(Keypoint coordinate data)
● ● ●

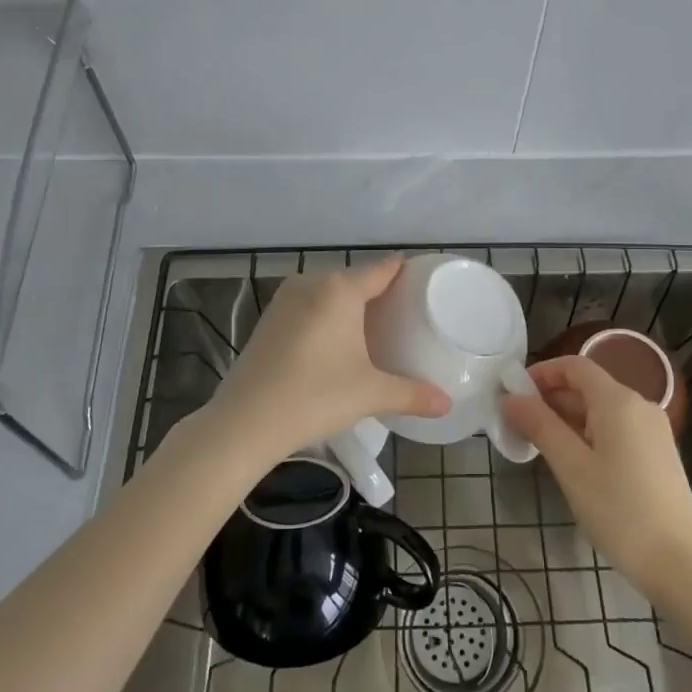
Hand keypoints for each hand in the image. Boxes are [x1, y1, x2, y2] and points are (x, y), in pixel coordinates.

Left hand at [198, 257, 450, 473]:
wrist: (244, 423)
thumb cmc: (314, 397)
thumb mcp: (370, 394)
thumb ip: (412, 394)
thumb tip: (447, 405)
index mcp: (339, 289)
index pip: (382, 268)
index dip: (406, 272)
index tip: (425, 281)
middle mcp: (311, 283)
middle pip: (355, 278)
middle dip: (379, 292)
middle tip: (406, 314)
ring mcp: (284, 300)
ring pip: (329, 292)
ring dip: (350, 305)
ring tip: (375, 328)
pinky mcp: (268, 320)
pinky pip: (309, 306)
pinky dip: (326, 316)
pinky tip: (336, 342)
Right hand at [500, 355, 691, 597]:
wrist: (680, 562)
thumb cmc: (620, 510)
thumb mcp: (571, 467)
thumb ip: (540, 426)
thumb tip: (511, 398)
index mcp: (618, 401)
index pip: (575, 366)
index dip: (542, 372)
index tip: (514, 393)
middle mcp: (639, 406)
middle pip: (589, 386)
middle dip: (551, 398)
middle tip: (519, 423)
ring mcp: (652, 430)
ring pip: (602, 409)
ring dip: (568, 417)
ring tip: (539, 444)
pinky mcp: (657, 453)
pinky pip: (616, 428)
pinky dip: (589, 433)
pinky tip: (573, 460)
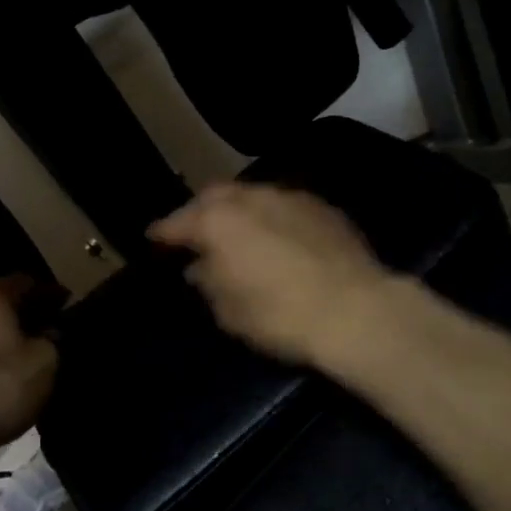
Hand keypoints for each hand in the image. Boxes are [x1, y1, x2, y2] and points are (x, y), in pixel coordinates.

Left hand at [0, 276, 64, 448]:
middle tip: (47, 334)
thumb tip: (49, 332)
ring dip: (1, 336)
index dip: (52, 294)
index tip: (67, 310)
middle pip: (1, 301)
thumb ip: (53, 341)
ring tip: (20, 358)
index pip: (29, 282)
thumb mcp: (44, 365)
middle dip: (26, 315)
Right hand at [148, 183, 390, 364]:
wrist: (356, 310)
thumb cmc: (281, 316)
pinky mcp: (322, 207)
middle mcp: (251, 198)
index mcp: (219, 221)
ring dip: (239, 211)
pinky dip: (272, 217)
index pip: (179, 221)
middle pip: (215, 196)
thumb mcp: (230, 311)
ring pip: (253, 195)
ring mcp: (290, 197)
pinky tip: (278, 237)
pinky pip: (284, 205)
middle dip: (201, 212)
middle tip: (196, 234)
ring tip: (239, 234)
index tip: (154, 239)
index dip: (164, 232)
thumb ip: (208, 282)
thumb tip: (200, 267)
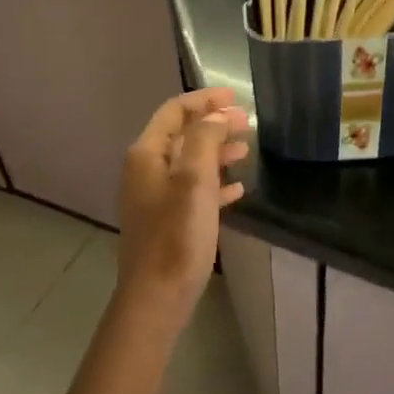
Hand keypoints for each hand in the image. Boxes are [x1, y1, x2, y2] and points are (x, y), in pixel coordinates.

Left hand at [116, 88, 250, 323]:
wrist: (157, 297)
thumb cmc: (177, 236)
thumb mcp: (194, 181)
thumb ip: (205, 140)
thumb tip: (216, 116)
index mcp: (147, 155)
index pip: (174, 111)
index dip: (204, 99)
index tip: (235, 96)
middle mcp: (146, 170)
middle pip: (182, 135)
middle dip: (214, 124)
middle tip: (247, 123)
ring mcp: (155, 197)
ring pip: (189, 162)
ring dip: (216, 152)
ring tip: (245, 150)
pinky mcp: (167, 221)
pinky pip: (192, 191)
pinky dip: (214, 183)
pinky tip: (238, 189)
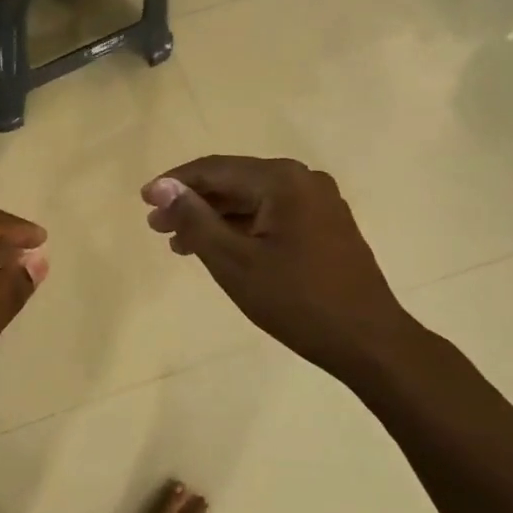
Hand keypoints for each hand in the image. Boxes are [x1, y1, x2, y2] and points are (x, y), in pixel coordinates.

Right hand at [142, 156, 423, 385]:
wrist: (369, 343)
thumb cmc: (296, 301)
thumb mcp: (233, 261)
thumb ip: (195, 219)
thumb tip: (163, 187)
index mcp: (282, 180)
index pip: (215, 169)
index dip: (175, 183)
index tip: (143, 201)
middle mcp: (303, 180)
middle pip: (234, 182)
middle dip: (193, 203)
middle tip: (156, 227)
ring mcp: (319, 203)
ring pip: (252, 201)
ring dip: (214, 219)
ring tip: (179, 244)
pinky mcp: (325, 226)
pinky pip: (272, 216)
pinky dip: (241, 229)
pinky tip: (218, 249)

● ● ●

• [Try it]:
Every line in the entries above that mentions the word "Right" must be shown.

• [Result for this exercise]:
Right hand at [500, 355, 691, 597]:
Right hand at [148, 183, 390, 364]:
Right hand at [142, 156, 423, 385]:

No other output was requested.